# TASK:
For each line of the data below that contains "Right", return that line.

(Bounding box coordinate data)
====
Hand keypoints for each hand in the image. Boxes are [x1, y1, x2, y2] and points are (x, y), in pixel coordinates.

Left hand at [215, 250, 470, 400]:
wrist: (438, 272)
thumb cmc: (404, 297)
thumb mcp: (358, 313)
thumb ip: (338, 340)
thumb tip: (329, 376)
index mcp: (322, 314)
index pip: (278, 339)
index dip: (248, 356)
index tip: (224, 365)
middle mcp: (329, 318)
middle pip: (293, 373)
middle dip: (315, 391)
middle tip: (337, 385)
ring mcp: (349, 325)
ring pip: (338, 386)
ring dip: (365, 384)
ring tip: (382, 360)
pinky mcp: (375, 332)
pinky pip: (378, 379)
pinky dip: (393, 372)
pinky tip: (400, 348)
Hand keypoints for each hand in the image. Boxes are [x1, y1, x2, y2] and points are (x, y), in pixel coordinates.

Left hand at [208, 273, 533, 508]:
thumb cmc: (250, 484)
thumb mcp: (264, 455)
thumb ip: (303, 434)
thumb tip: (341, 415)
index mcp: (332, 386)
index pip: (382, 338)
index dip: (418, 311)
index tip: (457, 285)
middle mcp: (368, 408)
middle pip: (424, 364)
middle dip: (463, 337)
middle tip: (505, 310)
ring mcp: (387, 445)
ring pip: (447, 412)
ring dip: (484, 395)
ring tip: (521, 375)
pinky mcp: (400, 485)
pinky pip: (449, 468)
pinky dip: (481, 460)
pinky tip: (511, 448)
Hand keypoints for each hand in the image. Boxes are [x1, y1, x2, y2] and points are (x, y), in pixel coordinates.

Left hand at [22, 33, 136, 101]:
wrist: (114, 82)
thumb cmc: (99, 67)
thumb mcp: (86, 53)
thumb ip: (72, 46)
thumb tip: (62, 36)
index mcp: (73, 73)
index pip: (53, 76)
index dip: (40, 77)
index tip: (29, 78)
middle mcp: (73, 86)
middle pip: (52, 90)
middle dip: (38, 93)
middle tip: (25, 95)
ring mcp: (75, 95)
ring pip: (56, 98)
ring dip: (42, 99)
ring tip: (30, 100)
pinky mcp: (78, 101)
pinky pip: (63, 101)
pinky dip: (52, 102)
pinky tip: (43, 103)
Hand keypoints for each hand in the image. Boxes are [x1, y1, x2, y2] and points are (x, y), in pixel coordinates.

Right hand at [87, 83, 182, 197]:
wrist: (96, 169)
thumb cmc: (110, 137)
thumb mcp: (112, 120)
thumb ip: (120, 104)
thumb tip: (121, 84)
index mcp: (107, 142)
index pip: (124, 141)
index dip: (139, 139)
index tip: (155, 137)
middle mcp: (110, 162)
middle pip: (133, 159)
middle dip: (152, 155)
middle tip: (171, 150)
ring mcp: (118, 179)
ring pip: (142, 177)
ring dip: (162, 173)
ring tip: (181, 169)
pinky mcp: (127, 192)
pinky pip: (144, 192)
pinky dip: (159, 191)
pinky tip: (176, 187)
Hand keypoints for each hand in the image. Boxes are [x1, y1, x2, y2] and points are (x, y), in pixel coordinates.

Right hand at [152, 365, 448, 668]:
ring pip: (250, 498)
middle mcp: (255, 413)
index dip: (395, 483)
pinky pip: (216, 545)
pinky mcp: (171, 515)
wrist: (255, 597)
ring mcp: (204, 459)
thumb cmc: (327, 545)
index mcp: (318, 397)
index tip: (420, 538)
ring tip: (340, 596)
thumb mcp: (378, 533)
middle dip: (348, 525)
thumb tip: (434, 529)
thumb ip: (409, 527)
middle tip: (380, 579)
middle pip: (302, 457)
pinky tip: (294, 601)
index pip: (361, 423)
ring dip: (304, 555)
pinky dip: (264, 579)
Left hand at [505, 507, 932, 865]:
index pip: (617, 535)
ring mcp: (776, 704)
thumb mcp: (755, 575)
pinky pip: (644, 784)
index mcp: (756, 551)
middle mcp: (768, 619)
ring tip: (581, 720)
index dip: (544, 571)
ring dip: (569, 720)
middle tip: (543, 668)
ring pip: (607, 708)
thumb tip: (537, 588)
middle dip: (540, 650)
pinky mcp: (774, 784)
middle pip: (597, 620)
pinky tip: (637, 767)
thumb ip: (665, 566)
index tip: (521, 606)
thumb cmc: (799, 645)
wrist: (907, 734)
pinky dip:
====
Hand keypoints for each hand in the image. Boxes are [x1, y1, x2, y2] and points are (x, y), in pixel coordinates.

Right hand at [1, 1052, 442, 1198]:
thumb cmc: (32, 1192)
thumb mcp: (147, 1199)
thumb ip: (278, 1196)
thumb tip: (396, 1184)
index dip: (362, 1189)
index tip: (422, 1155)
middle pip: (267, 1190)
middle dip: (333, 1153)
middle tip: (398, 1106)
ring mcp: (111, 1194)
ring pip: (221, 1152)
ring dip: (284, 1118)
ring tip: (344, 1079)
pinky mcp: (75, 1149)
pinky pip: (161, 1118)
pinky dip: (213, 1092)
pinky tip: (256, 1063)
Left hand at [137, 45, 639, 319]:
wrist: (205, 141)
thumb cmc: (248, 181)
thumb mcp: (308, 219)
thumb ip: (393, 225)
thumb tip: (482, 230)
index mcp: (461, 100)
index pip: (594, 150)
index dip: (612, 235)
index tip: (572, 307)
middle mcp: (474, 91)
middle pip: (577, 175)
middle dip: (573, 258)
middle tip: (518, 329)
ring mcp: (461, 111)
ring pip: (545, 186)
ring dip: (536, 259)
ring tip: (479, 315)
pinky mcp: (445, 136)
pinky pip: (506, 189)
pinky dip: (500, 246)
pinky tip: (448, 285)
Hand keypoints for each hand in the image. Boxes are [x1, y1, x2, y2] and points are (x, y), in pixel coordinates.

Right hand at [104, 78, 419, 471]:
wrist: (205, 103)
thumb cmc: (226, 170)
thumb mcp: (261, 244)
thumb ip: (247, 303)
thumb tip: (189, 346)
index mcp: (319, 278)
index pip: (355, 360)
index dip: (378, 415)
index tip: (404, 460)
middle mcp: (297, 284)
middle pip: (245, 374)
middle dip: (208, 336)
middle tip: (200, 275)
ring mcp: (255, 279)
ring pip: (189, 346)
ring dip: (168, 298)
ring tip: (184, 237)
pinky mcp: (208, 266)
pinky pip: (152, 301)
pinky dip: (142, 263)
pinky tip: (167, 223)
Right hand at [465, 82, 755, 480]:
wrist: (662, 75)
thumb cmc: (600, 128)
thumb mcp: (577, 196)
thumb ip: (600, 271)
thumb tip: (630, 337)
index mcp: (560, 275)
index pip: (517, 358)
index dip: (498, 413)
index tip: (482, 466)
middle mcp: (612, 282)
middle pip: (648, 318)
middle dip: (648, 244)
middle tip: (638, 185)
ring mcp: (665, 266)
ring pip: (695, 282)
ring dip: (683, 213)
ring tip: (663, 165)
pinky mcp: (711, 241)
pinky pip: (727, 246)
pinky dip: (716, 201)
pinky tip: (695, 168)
====
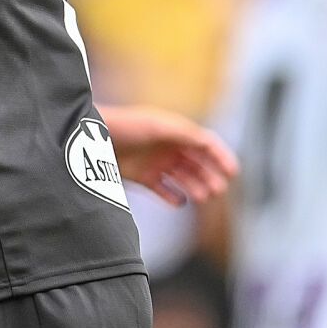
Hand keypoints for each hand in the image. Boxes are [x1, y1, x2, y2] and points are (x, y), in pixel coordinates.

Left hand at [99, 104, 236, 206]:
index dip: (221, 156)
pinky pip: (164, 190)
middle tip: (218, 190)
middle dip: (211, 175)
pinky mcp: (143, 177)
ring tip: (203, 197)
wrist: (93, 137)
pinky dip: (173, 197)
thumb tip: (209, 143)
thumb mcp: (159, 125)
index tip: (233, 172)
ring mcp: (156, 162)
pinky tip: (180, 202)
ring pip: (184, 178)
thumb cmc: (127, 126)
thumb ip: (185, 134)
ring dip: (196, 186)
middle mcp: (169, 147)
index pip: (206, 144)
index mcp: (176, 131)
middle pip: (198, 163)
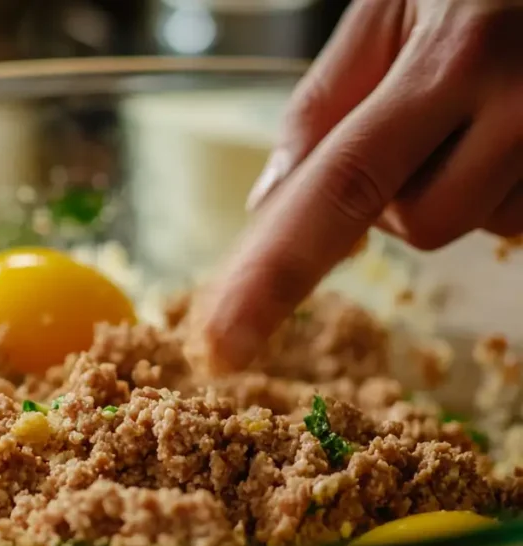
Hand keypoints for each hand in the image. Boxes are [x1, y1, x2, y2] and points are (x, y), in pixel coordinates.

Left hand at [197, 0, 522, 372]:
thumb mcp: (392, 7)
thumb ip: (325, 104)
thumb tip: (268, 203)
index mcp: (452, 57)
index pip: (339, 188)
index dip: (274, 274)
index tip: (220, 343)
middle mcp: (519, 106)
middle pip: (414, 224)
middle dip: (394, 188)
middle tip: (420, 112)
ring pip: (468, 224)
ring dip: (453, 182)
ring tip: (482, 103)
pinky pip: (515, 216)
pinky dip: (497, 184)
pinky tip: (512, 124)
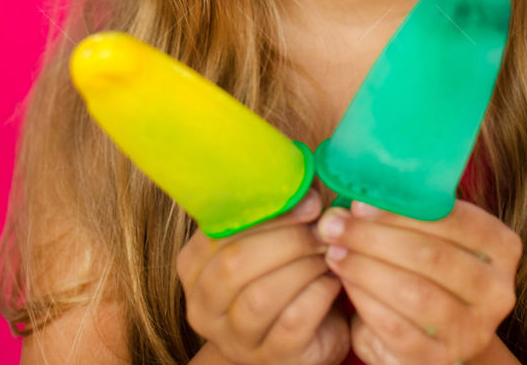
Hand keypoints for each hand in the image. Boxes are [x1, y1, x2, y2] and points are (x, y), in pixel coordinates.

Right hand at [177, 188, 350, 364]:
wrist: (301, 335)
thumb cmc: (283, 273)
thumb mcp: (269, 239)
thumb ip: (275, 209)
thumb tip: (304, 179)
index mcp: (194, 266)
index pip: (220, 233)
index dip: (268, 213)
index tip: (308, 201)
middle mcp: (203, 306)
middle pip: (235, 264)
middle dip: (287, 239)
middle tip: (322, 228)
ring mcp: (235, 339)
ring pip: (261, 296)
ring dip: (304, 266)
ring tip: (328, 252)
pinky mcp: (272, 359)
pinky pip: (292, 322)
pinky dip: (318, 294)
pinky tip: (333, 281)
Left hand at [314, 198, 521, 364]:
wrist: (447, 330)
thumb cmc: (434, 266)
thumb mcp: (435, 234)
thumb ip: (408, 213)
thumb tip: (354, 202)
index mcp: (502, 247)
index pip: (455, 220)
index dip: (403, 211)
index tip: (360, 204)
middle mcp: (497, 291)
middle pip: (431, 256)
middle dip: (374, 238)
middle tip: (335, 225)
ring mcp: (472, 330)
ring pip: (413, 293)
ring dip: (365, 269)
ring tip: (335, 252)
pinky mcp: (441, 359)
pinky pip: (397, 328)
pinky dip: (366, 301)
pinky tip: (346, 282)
====
# ANSWER TO THE PROBLEM:
Right hand at [87, 83, 182, 197]:
Right hand at [152, 365, 448, 668]:
Right hand at [1, 1052, 442, 1198]:
Right hand at [104, 78, 419, 471]:
Right hand at [465, 82, 755, 480]:
Right hand at [177, 188, 350, 364]:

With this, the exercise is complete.